From the time we landed until we left the airport with the rental car, an hour and a half had passed, most of that waiting for baggage. Flying has really become distasteful; but it wasn't always. In the 1980's and early 1990's, one could purchase bulk tickets from Delta and a few other airlines. You had to buy a minimum of ten round trips between the same two cities. The price was by far not the lowest; but that was not the reason for buying them. They were completely open-ended, meaning that you could call minutes before a flight, and if there were seats available, they had to give you one. Plus, you could cancel a flight reservation anytime, without penalty.
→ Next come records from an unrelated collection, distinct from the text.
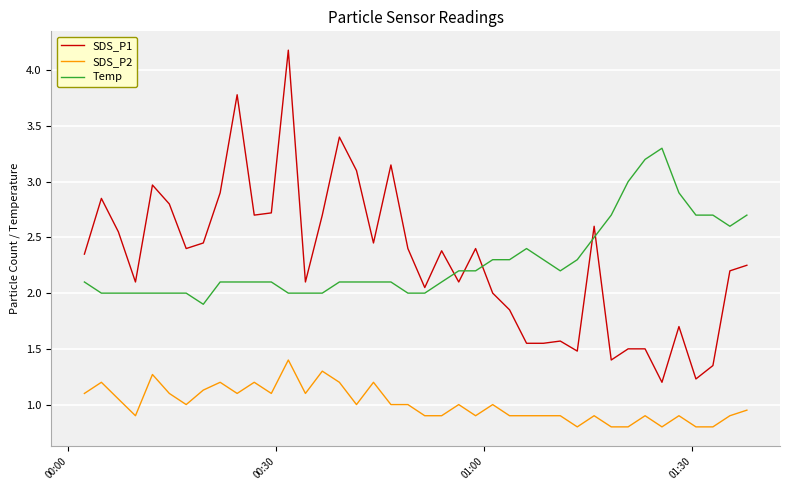

After their last crossing, which series has the higher values: SDS_P1 or Temp?

Temp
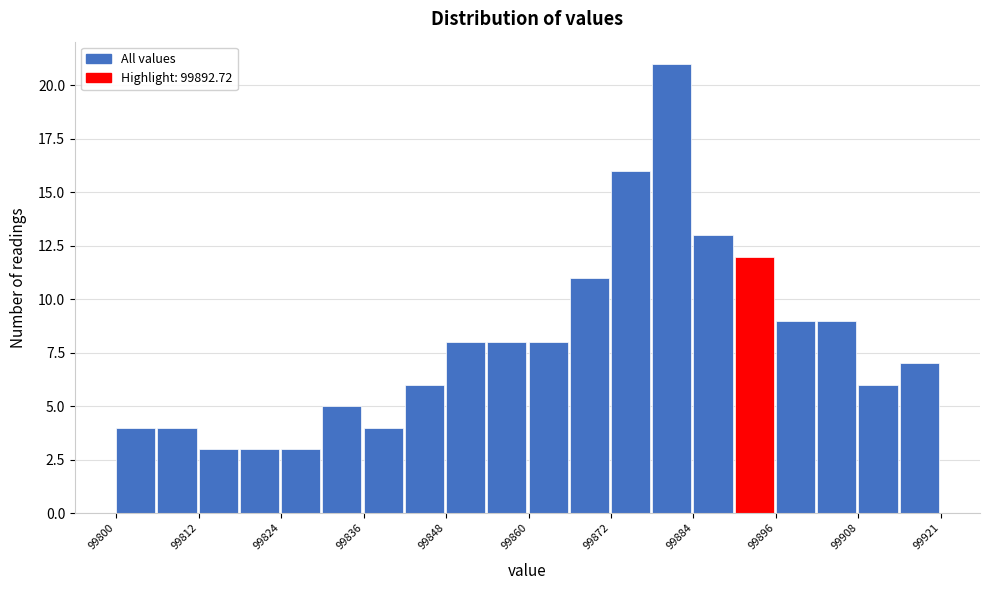

Read against the x-axis, roughly where is the centre of the tallest bar?

99882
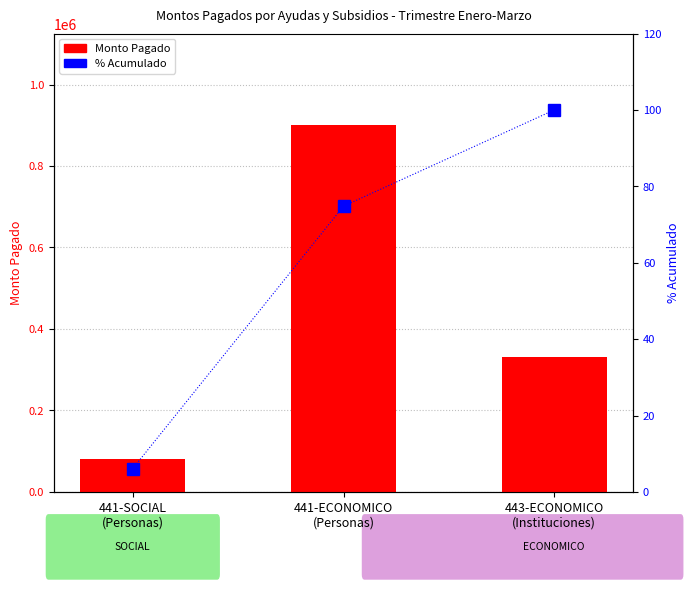

Which label corresponds to the largest value in the chart?

441-ECONOMICO
(Personas)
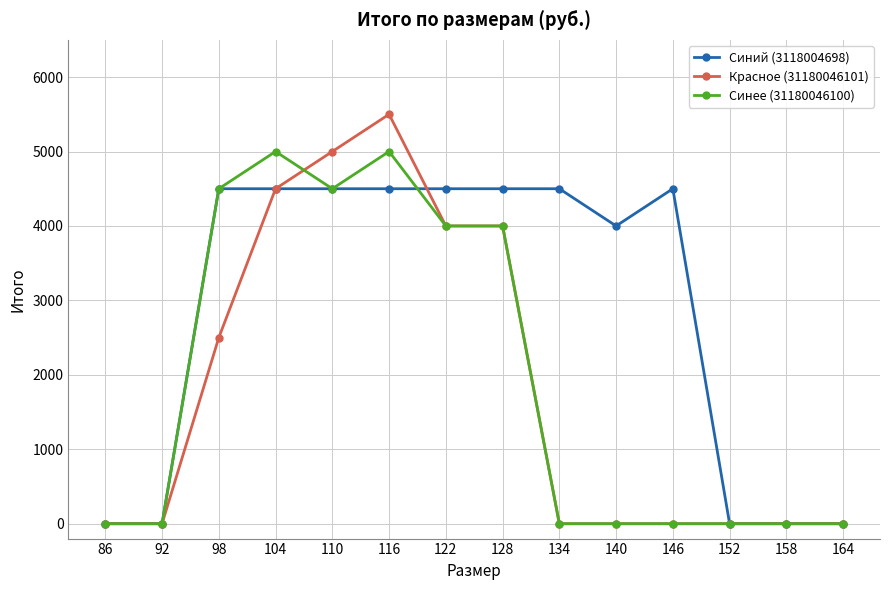

What is the difference between the second highest and minimum values in the Синее (31180046100) series?

5000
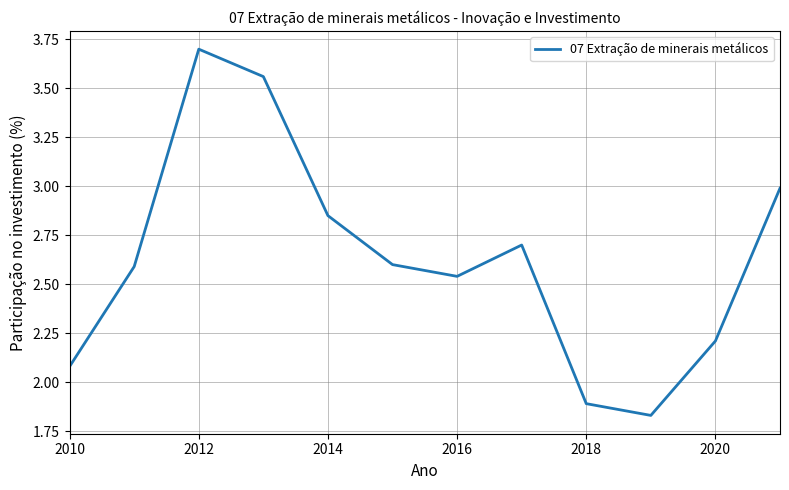

What is the greatest value displayed?

3.7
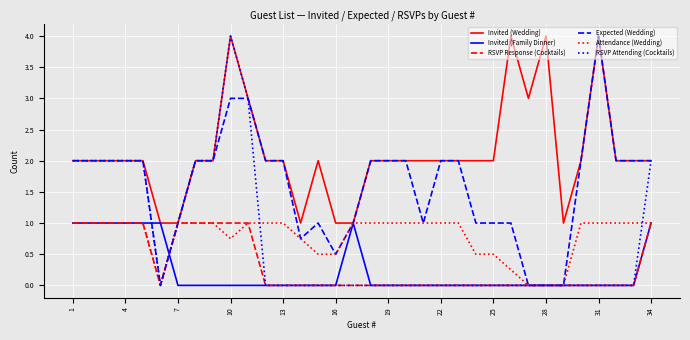

Which series has the largest total across all categories?

Invited (Wedding)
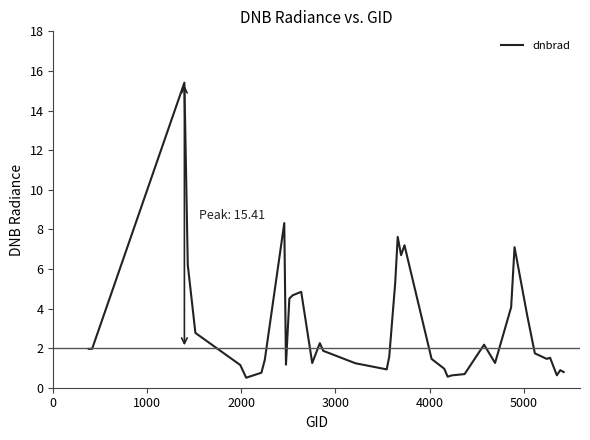

What is the smallest value displayed?

0.5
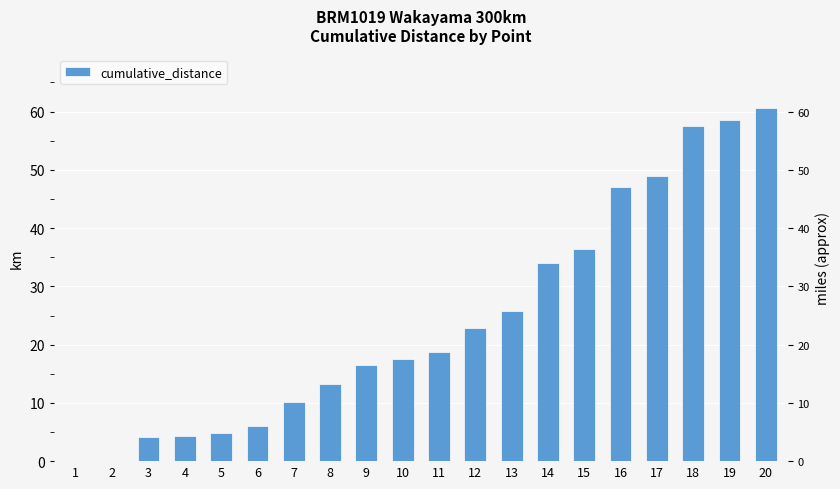

Reading left to right, list all the values displayed in this chart.

0.0	0.1	4.2	4.4	4.9	6.1	10.1	13.3	16.5	17.6	18.8	22.9	25.8	34.0	36.4	47.1	49.0	57.5	58.5	60.7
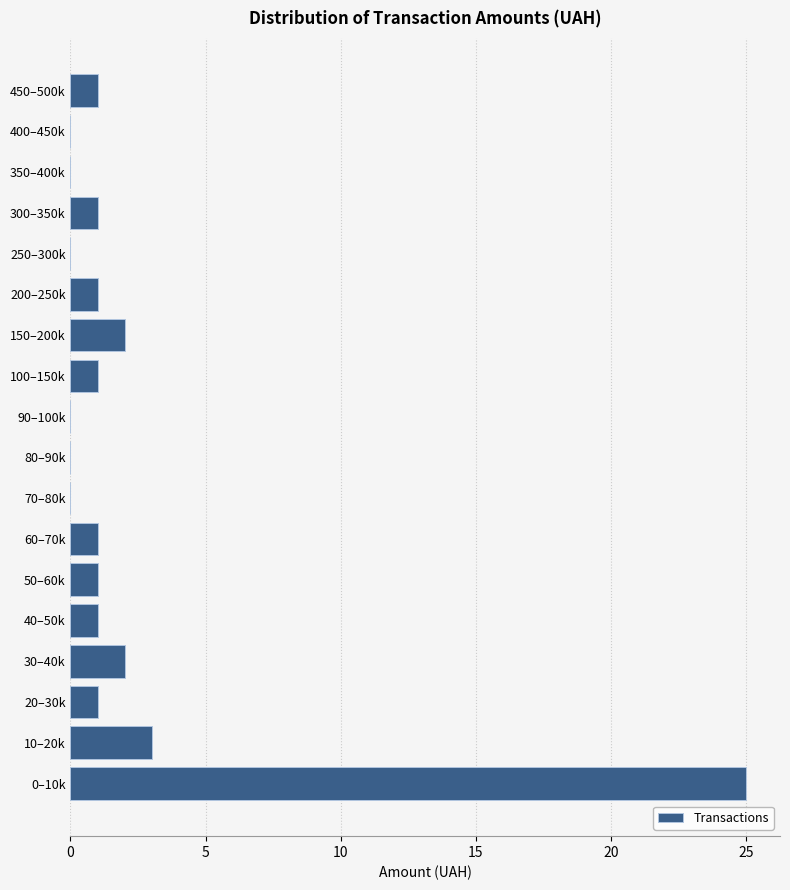

Reading top to bottom, transcribe all the data shown in this chart.

450–500k=1	400–450k=0	350–400k=0	300–350k=1	250–300k=0	200–250k=1	150–200k=2	100–150k=1	90–100k=0	80–90k=0	70–80k=0	60–70k=1	50–60k=1	40–50k=1	30–40k=2	20–30k=1	10–20k=3	0–10k=25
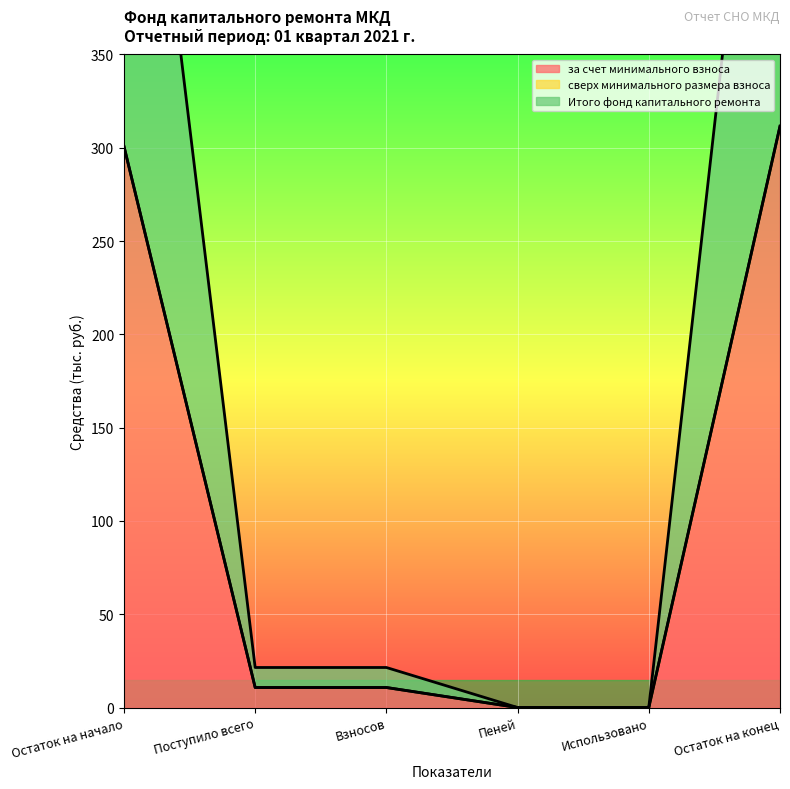

True or false: Итого фонд капитального ремонта and за счет минимального взноса intersect in this chart.

False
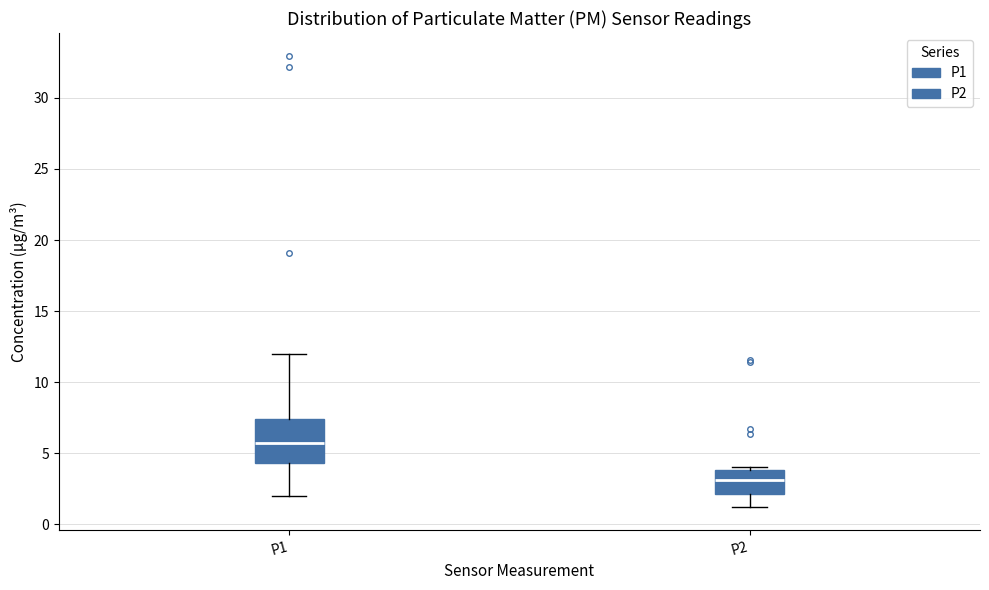

Which box is the tallest, from its lower edge to its upper edge?

P1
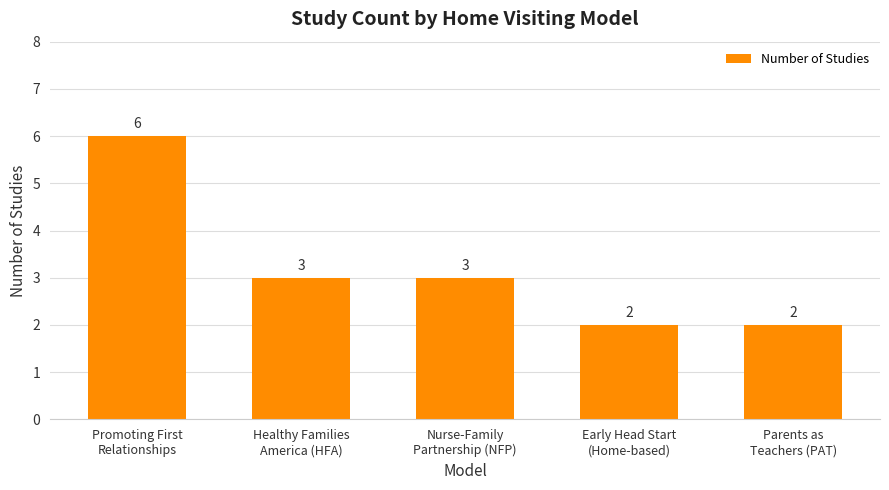

Reading left to right, what are all the values shown in this chart?

6	3	3	2	2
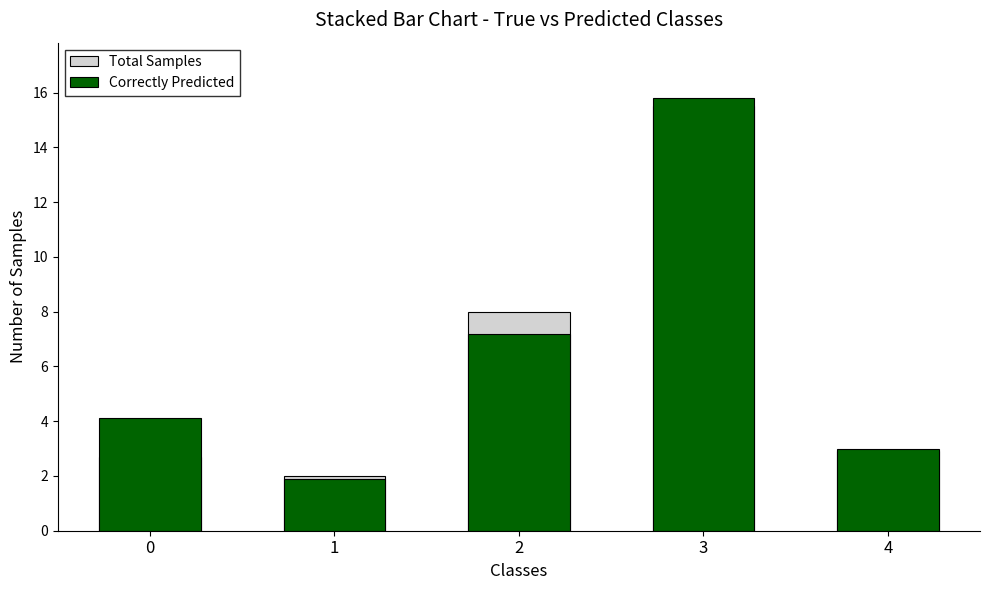

How many bars are there in each group?

2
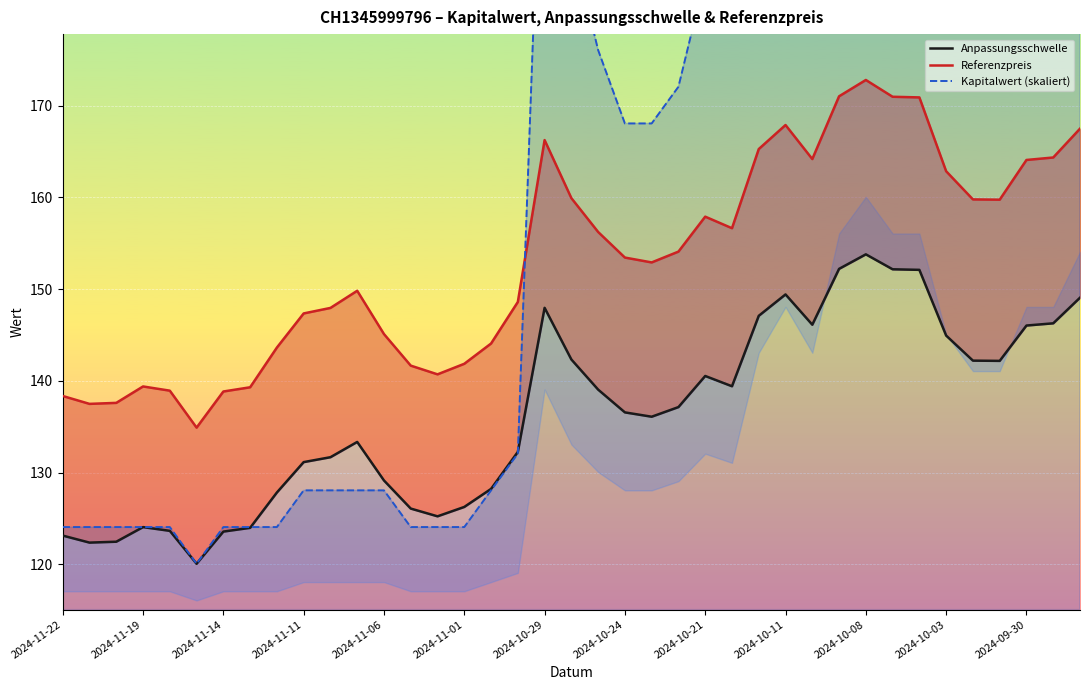

What is the minimum value for Referenzpreis?

134.9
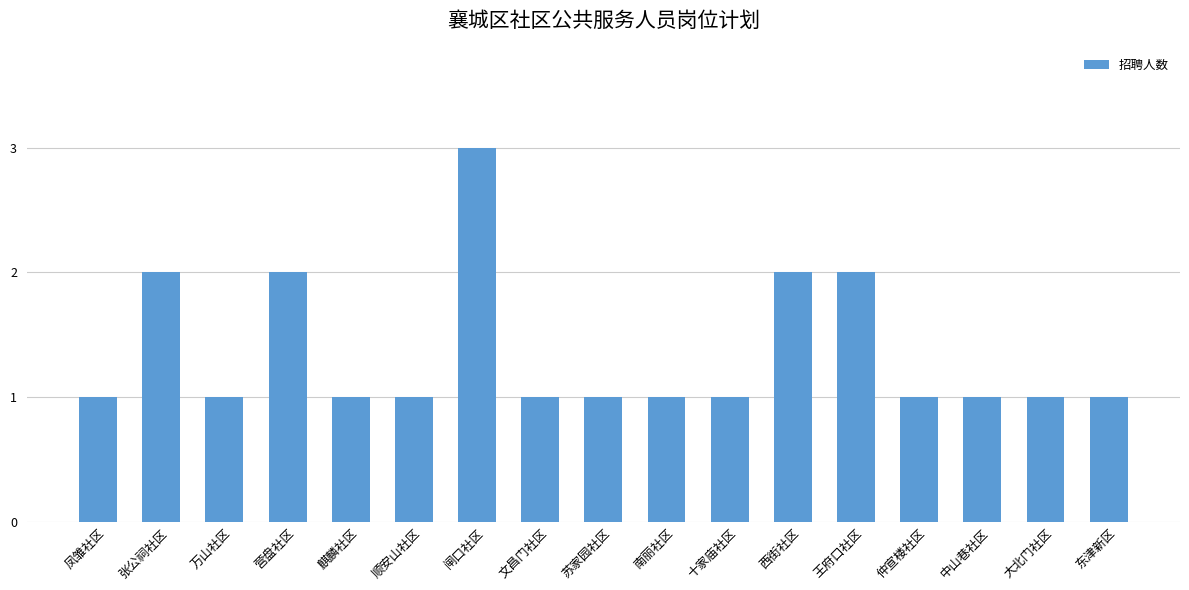

Reading left to right, list all the values displayed in this chart.

凤雏社区=1	张公祠社区=2	万山社区=1	营盘社区=2	麒麟社区=1	顺安山社区=1	闸口社区=3	文昌门社区=1	苏家园社区=1	南丽社区=1	十家庙社区=1	西街社区=2	王府口社区=2	仲宣楼社区=1	中山巷社区=1	大北门社区=1	东津新区=1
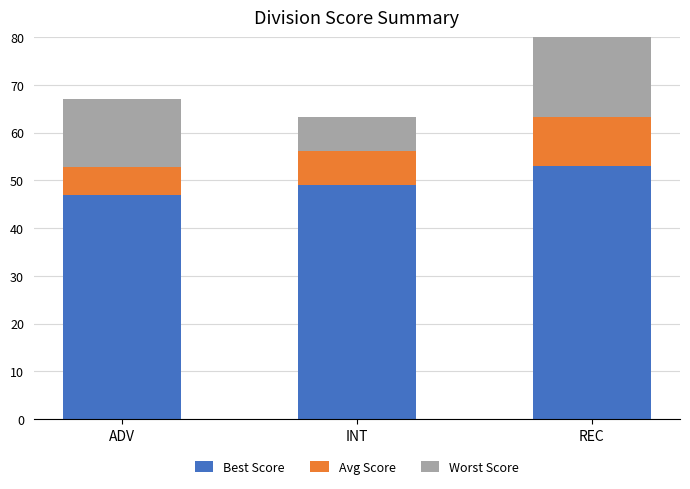

The value of Best Score at REC is 73.8. True or false?

False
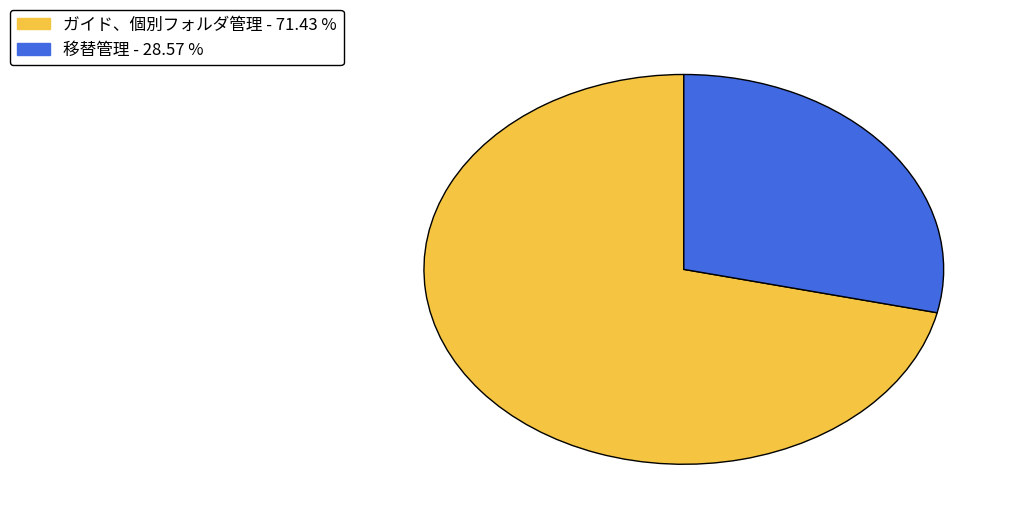

Do 移替管理 and ガイド、個別フォルダ管理 together represent more than half of the pie?

Yes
To top it off, you could upgrade to First Class using only the double points you received for the flight itself. The flying experience was great; today, not so much.
The drive from Miami to Homestead has also changed a lot. Traffic was once usually sparse, now it is always heavy, and returning to Miami at any time in the morning will give you bumper-to-bumper standstill conditions. Where the Turnpike formerly passed miles of tree farms and nurseries, there are now housing developments. It is not until you take a left onto the Card Sound Road, which crosses vast areas of the National Wildlife Sanctuary, that you get the feel of subtropical Florida. Immediately after crossing the Card Sound Bridge, and enjoying the views in all directions, one comes upon Alabama Jack's, a quintessential Keys beach bar, surrounded by mangroves. Of course, we stopped there for a drink; OK, more than one, and after some superb appetizers we headed for Ocean Reef.
The club was hosting its "Vintage Weekend,” where exquisitely restored boats, cars, and planes were on display. To us, the highlight of the week was the airshow put on by a professional flying squadron of four planes, in front of the club's extensive pool and beach area, called Buccaneer Island. These pilots were a picture of grace and flawless execution of complicated maneuvers. The degree of precision was astonishing! The club was much busier than it would normally be, during this usually quiet time of year between Thanksgiving and Christmas, but we had no problem getting reservations at its collection of nice restaurants. As the week came to an end, we really dreaded the trip home to what might as well be the frozen tundra of Boston, after being in the Keys.
My best advice, if you love Florida, BUY A HOME THERE!! Phil will get you the best mortgage obtainable, and you will have secured your place in the sun! To help defer the cost, many second-home buyers rent their houses and condos for a part of the year, until they decide to retire, or spend a lot more time there. We hope to do just that, within a few years. Yes, I was fortunate to have spent a lot of time in Florida years ago- an "early bloomer," you might say- but I miss it, and I want back in, the sooner the better.